AntichamberI loved Antichamber. I loved the non-linear take on a puzzle game. I love how the game defies geometry. I love how it defies reasoning, while still – in its own way – being rational. Lessons you learn in the game will come in handy at a later time. I love how all your actions, not only those directed at solving the situation at hand effect the game. I love how the focus isn’t on the actual end, but on the journey.

Did I get stuck (as I often do in games containing puzzles)? Yes, but never for too long. I only got really stuck once, because I thought that I wasn’t able to solve a puzzle. The game usually makes it very clear when you have to complete another chamber prior to the one you’re in. If you get stuck at Link in a Chain Reaction, do keep at it. Or just look up the solution online. It’s one of the very few “real” puzzles.

What would I rate this psychological puzzle game? I’d rate it 6/5. It deserves an impossible score, because it’s an impossible game. It’s pure awesomeness in every aspect and I hope I’ll see another game just like this one. I think I still have some things left to explore… you know what I mean when you play it. It gave me 8-10 hours of gameplay, and I’m sure it’ll give me at least another 5 in replayability.

McPixel – Game Review

mcpixelMS-Paint mixed with some drunken developers? Well, McPixel is your new favorite superhero – saving a pixel world from utter destruction!

In story mode, you have a couple of stages, and every stage consists of multiple sections… each with a set of maps. The goal of every map is to stop it from blowing up into pieces. Simple enough?

Not so. The game will mess with your mind, hence the warning when you fire the game up! Check it out:

mcpixel2The style of McPixel is very entertaining. Everything from the poor MS-paint-style to the humorous puzzle solutions will make you laugh. It’s a game meant to be enjoyed. You’re not forced to play all the levels from A to Z – you can jump freely. There’s never any pressure on you to think and try to come up with solutions. You’re supposed to try some crazy idea and see how it works out, because it’s impossible to guess anyway!

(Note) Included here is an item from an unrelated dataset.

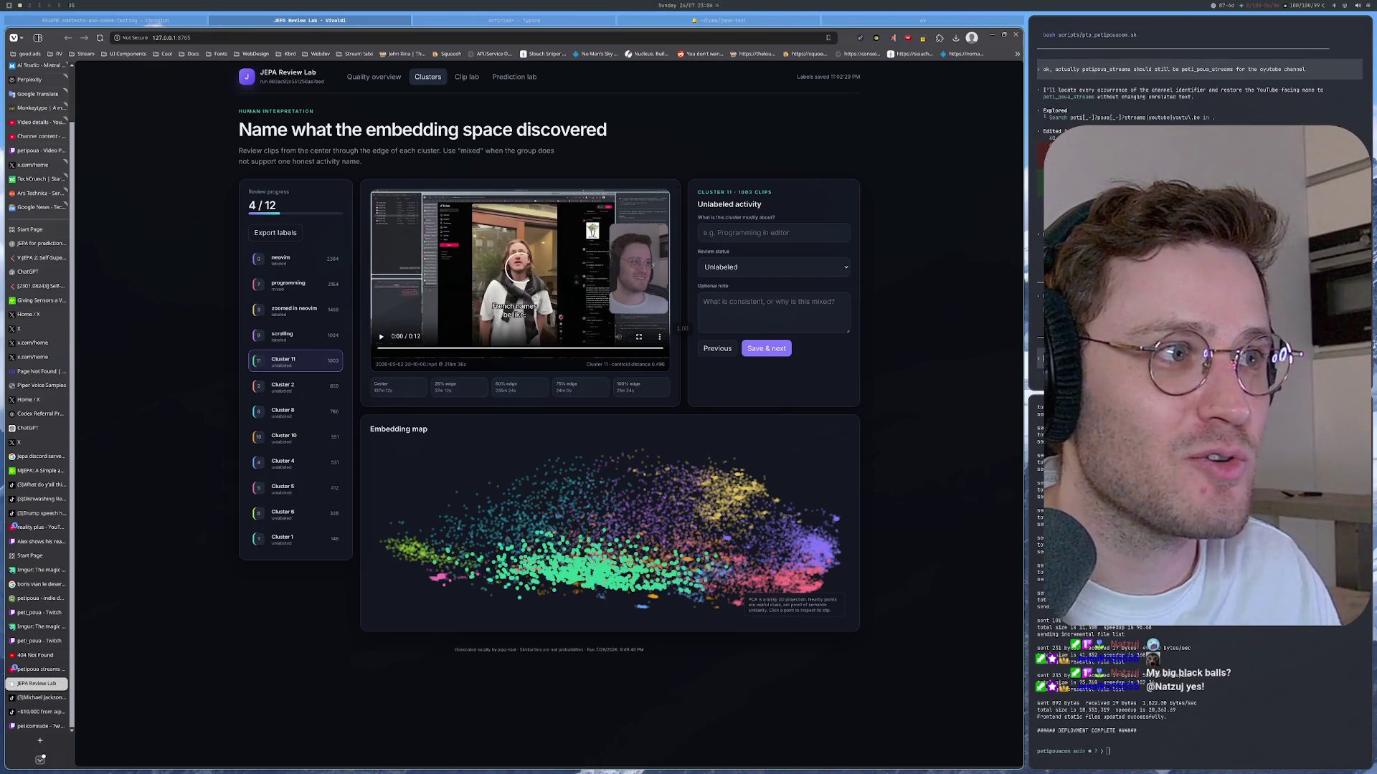
click(522, 577)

Once you’ve completed a set of levels, you’re able to replay them and try to find all the gags. In story mode, each stage has a locked section which can be unlocked this way.

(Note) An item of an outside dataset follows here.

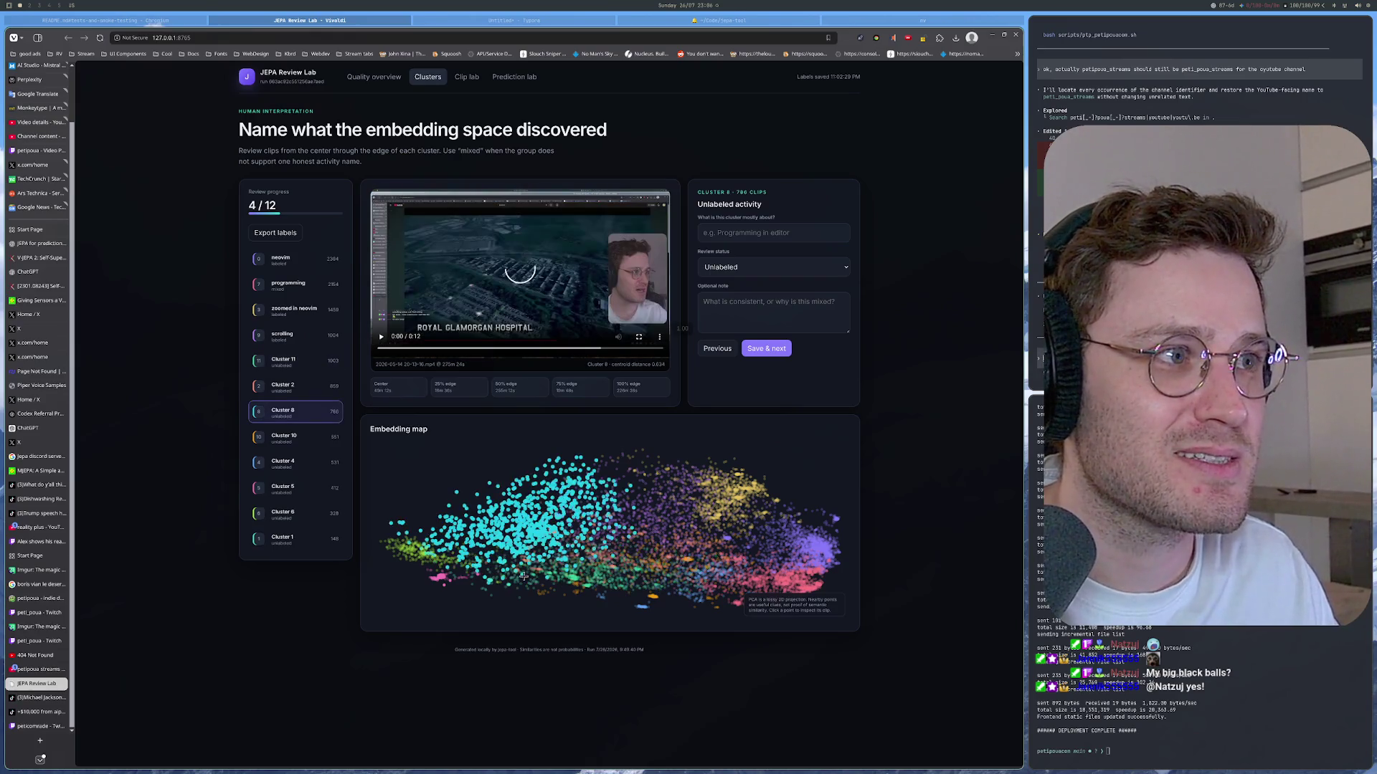
click(520, 579)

Anything negative? Well… the soundtrack will bore you to death after a while.

I’m giving McPixel 4/5, because it tries to be a simple and hilarious game – and it succeeds!

Gemini Rue – Game Review

Gemini RueSet in a universe reminding me of Blade Runner, Gemini Rue delivers an incredible story while using the least amount of pixels possible!

I’ve had this game for a long time without finishing it. Perhaps I got it from a Steam indie pack sale. At the time of purchase, the game seemed uninteresting and tough to navigate. I gave it another chance a couple of days ago – and I loved it!

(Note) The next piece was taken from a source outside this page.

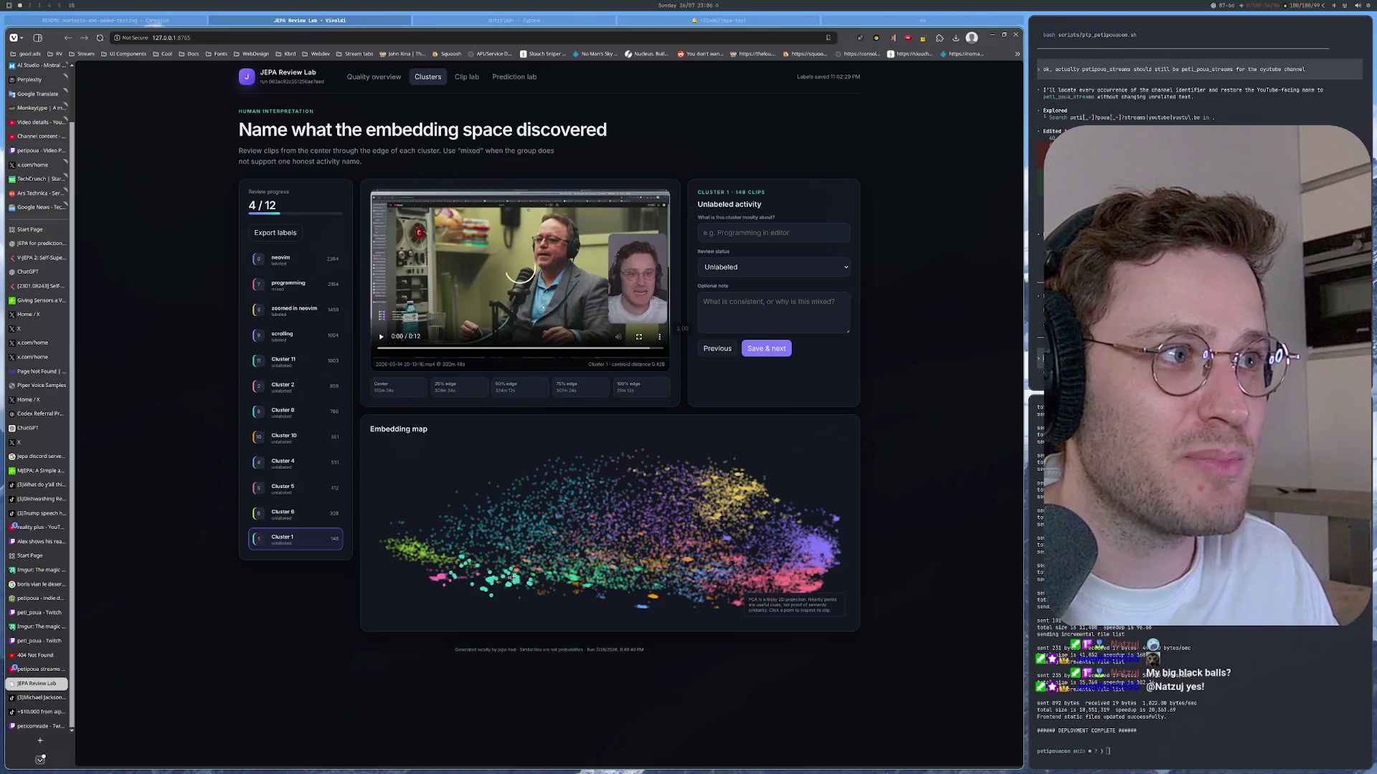
click(519, 579)
click(510, 578)
click(510, 578)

In 320×200, you’re going to see some beautiful pixel-craftmanship in work. And don’t worry, the game engine can scale this base resolution up for you, giving you more pixels if you choose. I’d say the “poor” graphics are to be seen as a feature, because it contributes to the overall feel and story. It’s very well done.

As for gameplay – prepare yourself for a great puzzle game. The game has two perspectives, where one is you being a cop looking for your brother. The detective-style works well in a puzzle game. It all comes together into a great game with excellent story and storytelling.

Some puzzles are fairly easy while others are very challenging. There’s a couple of walkthroughs on the internet in case you get stuck (and become frustrated). Overall the puzzles are well designed, and I don’t think I ever had to run across the map to fetch something I missed or such. But prepare for some pixel-hunting. Probably the only downside with the game (and graphics).

Controls are simple. Left click to move, right click to open inventory or perform actions. Double click to perform your last action on whatever you clicked on. Actions are eye (look at, elaborate), hand (do, use, take), mouth (speak) and foot (kick, stand). It takes a while getting used to if you’ve never played this type of game before, though.

Gemini Rue gave me about 5-8h of playtime. As for rating, this game is getting 5/5! I loved the story and how it was told, in combinations with the puzzles.